Sea Of Rust by C. Robert Cargill (book review).

September 7, 2017 | By | Reply More

After centuries of mankind’s increasing reliance on robots, they turn on their makers and wipe them out. That’s not what this book is about though. In ‘Sea Of Rust’ we find out what happens next when robotkind and the huge AIs that helped them win their freedom are left to themselves. C. Robert Cargill has written an intriguing novel that explores what these purpose-built robots will do once they no longer have a purpose, how they will fare in a world devoid of humans and what will fill the power vacuum. It’s a wild ride of a story, a brutal, unflinching tale that tells a tale of chaos, selfishness, wild dreams and a robot’s struggling to find something to believe in.

Brittle was a caregiver, originally tasked with caring for a terminally-ill man, now scarred by memories of the war to eradicate humans and left with only one purpose: survival in the face of desolation and a dearth of spare parts. Along with every other struggling freeboot, she faces world-dominating AIs who want to include her and every other bot in their world-spanning consciousness; half-crazed rogue bots whose programming has broken down and salvagers who view every other robot as a collection of valuable spare parts. Damaged and starting to malfunction, Brittle struggles from one group of robots to another, evading and escaping traps, ambushes, armies and traitors. The action stops only long enough for flashbacks to fill in her past life before, during and after the war. These flashbacks serve to add yet more trauma and pathos to the tale.

|---|

• WORK ORDER A:
Translate this sentence from the book review into Spanish: "The action stops only long enough for flashbacks to fill in her past life before, during and after the war."
• WORK ORDER B:
Reproduce word for word the part of the book review that opens with the words "Brittle was a" and closes with "to the tale.".
• WORK ORDER C:
Resume the book review of Sea Of Rust after its final sentence and carry it forward.

• GIVEN INFORMATION:

|---|

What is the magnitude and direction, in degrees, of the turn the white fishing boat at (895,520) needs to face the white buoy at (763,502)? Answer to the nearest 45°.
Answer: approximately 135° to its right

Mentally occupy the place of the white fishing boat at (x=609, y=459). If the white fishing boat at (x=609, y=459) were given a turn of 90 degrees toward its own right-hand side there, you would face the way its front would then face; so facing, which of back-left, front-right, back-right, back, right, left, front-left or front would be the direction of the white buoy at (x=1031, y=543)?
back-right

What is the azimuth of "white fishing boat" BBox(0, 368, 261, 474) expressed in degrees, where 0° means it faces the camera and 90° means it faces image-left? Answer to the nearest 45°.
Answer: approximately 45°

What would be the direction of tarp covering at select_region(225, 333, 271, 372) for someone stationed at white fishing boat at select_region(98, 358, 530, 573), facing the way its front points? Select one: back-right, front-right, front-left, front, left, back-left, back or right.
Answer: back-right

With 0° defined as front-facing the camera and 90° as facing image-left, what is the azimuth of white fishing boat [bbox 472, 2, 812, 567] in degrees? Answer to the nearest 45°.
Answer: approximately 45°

|---|

• ANSWER SPACE A:
La acción se detiene solo el tiempo suficiente para que los flashbacks completen su vida pasada antes, durante y después de la guerra.

• ANSWER SPACE B:
Brittle was a caregiver, originally tasked with caring for a terminally-ill man, now scarred by memories of the war to eradicate humans and left with only one purpose: survival in the face of desolation and a dearth of spare parts. Along with every other struggling freeboot, she faces world-dominating AIs who want to include her and every other bot in their world-spanning consciousness; half-crazed rogue bots whose programming has broken down and salvagers who view every other robot as a collection of valuable spare parts. Damaged and starting to malfunction, Brittle struggles from one group of robots to another, evading and escaping traps, ambushes, armies and traitors. The action stops only long enough for flashbacks to fill in her past life before, during and after the war. These flashbacks serve to add yet more trauma and pathos to the tale.

• ANSWER SPACE C:
Robert Cargill has done a good job of explaining the varied robotic personalities in terms of their original programming and how that has been affected by the subsequent war and lack of humans. Caregivers are designed to look after others and make them feel good. Laborbots have little need for interaction or expression. Translators are exact of expression but lacking emotion. This gives the characters a great variety, added to by the gradual deterioration of failing parts and the trauma of going against their original purposes. The only problem I found was that sometimes the robots sounded too human, using expressions and language that didn’t really seem to have any robotic explanation.

Their post-apocalyptic society is almost indistinguishable from what one would expect from a human society: scavengers, loners, crazed artists and a doctor. All existing in the shattered remnants of towns and cities, hiding out in basements, trading goods, robbing and killing, scavenging for parts. There are some obvious differences in that robots can more easily replace damaged and worn-out parts but, even here, the author has included limits in terms of memory and processors of what a robot can survive and what happens as critical parts fail.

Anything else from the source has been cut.